begin

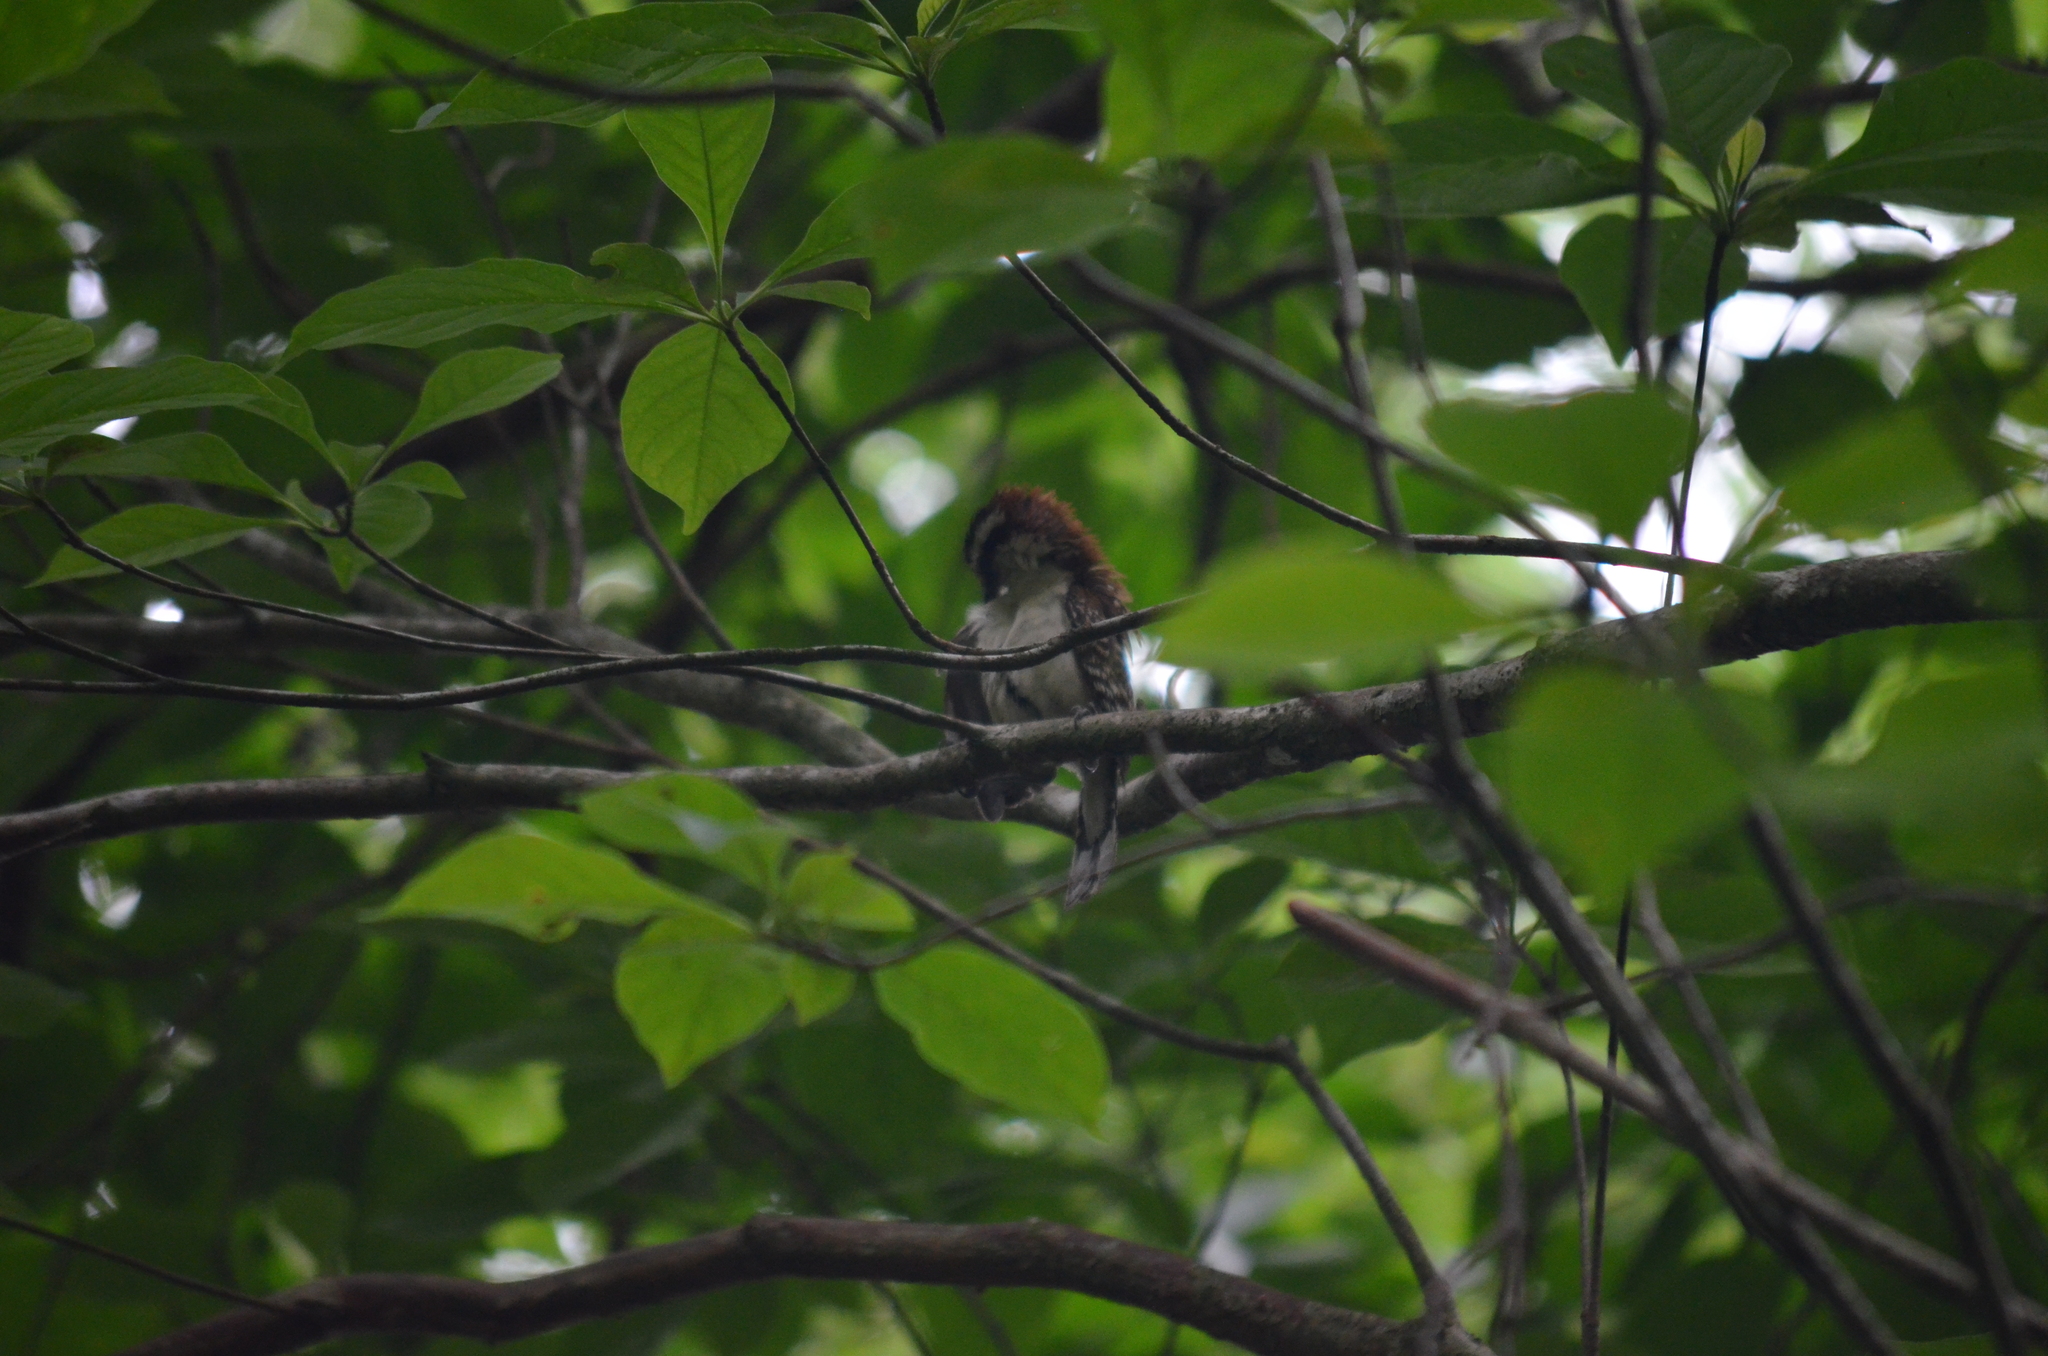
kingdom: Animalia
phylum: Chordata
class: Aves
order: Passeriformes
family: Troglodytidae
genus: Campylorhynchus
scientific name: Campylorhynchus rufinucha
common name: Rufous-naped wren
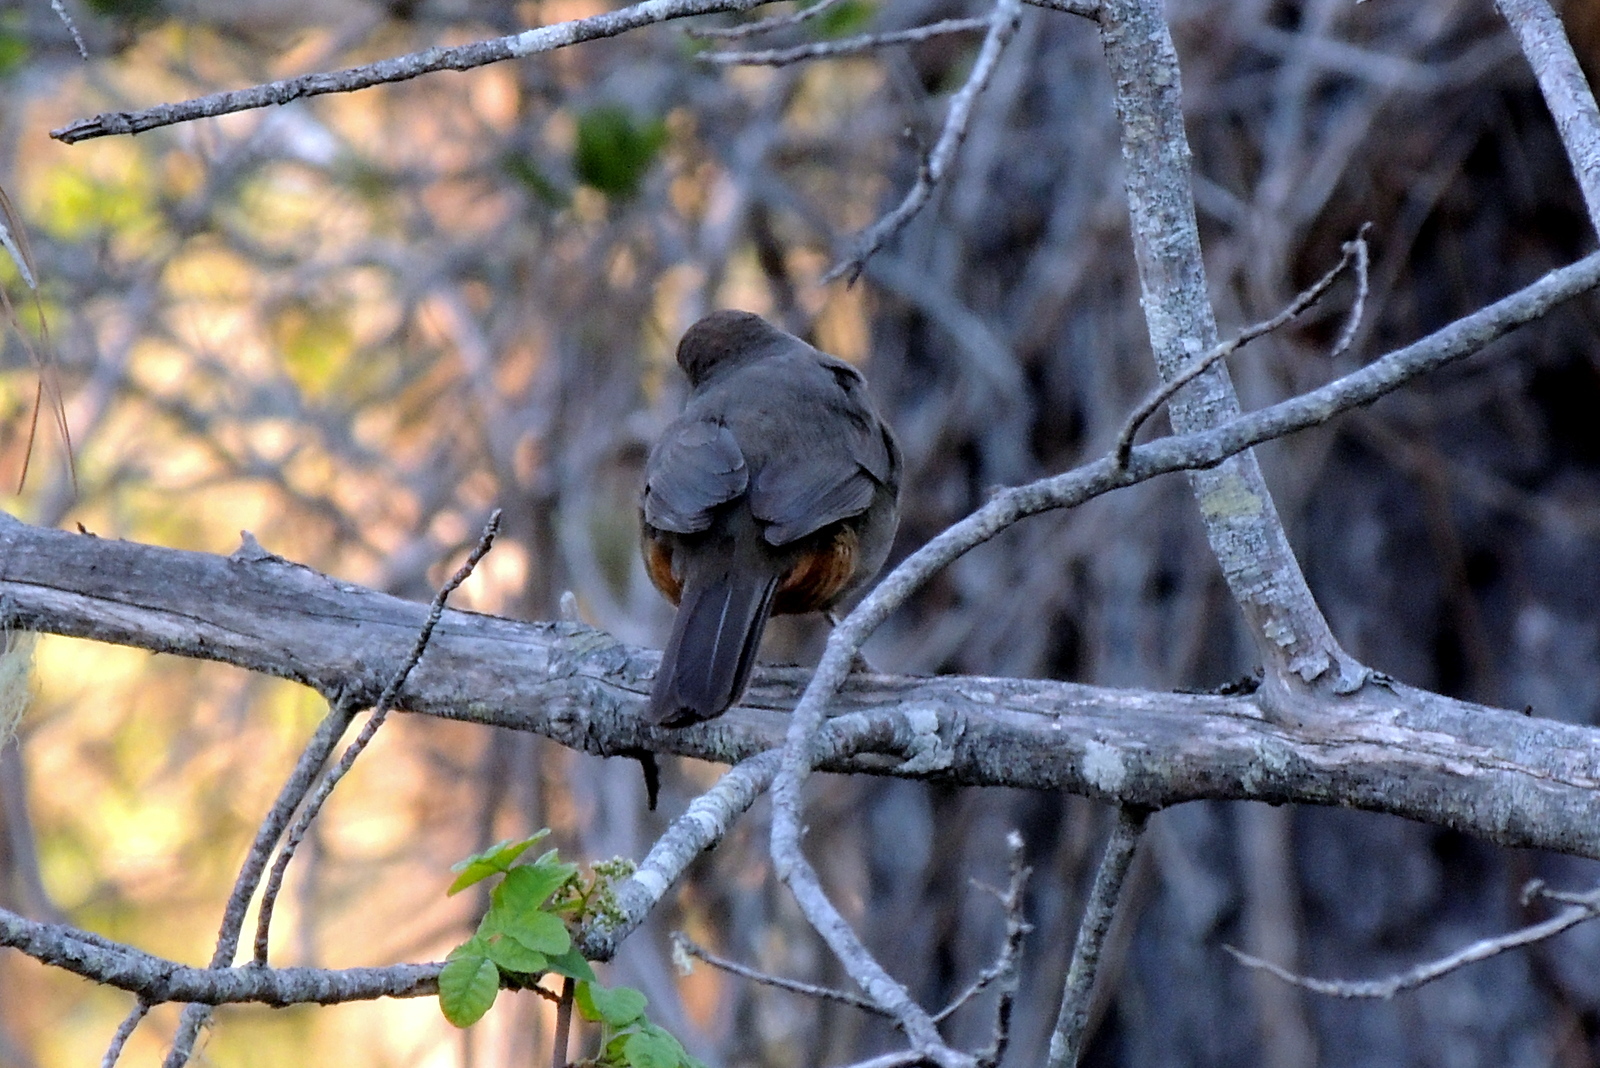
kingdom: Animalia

end

Can you retype the items from the line containing "family: Troglodytidae" through the end of the items, leaving the pictures out?

family: Troglodytidae
genus: Campylorhynchus
scientific name: Campylorhynchus rufinucha
common name: Rufous-naped wren
kingdom: Animalia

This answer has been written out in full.